**Work instruction**
Update the rows below by changing "segments" to "slices" and leaving everything else as it is. Omit the pictures from your answer.
___ Records for the task
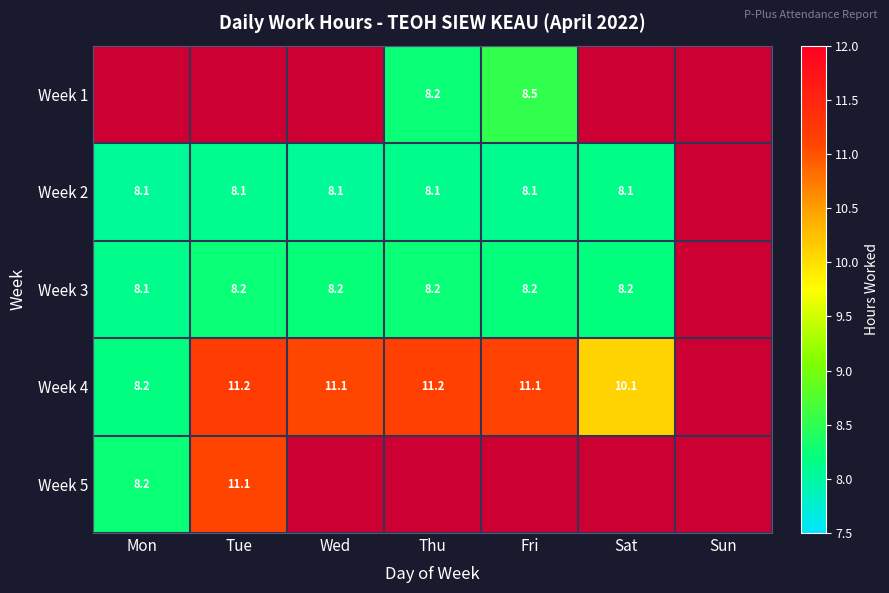

What is the sum of the Week 2 values at Wed and Fri?

16.2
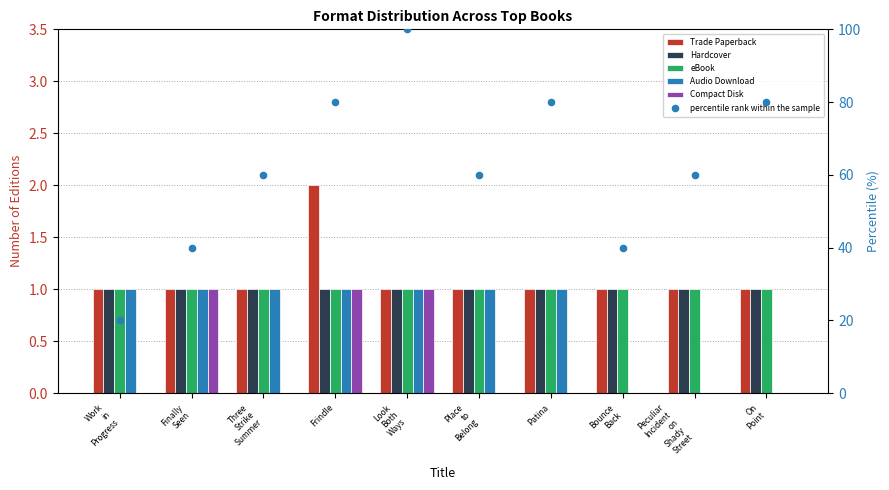

Which series reaches the maximum Y coordinate?

percentile rank within the sample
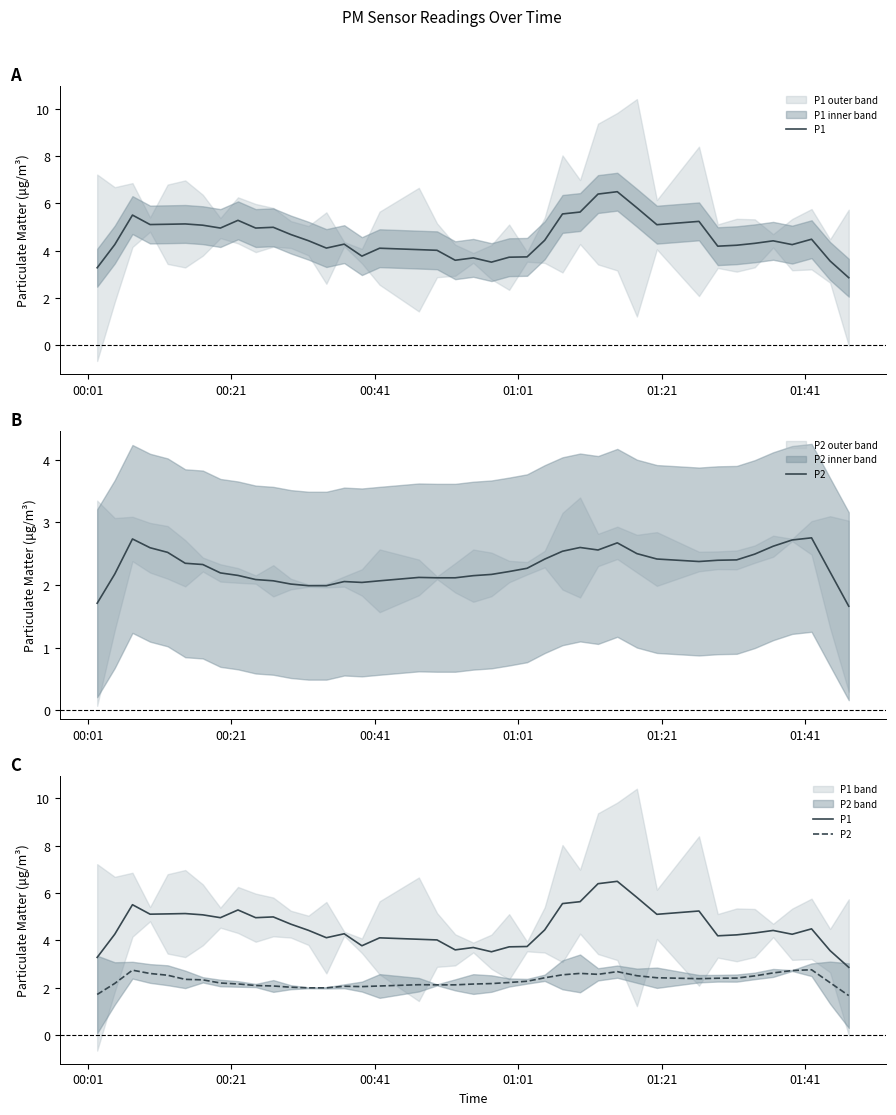

True or false: P2 and P1 cross at least once.

False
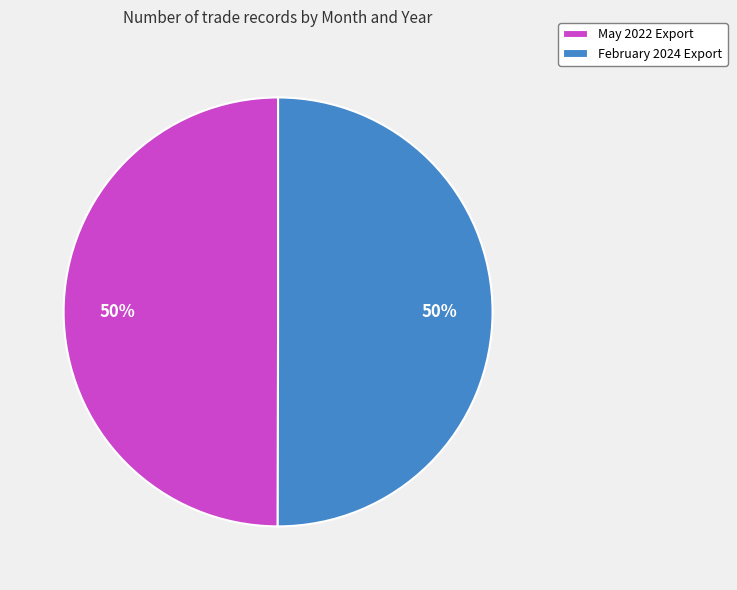

How many segments does this pie chart have?

2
______
**Answer to this exercise**
What is the sum of the Week 2 values at Wed and Fri?

16.2

Which series reaches the maximum Y coordinate?

percentile rank within the sample

True or false: P2 and P1 cross at least once.

False

How many slices does this pie chart have?

2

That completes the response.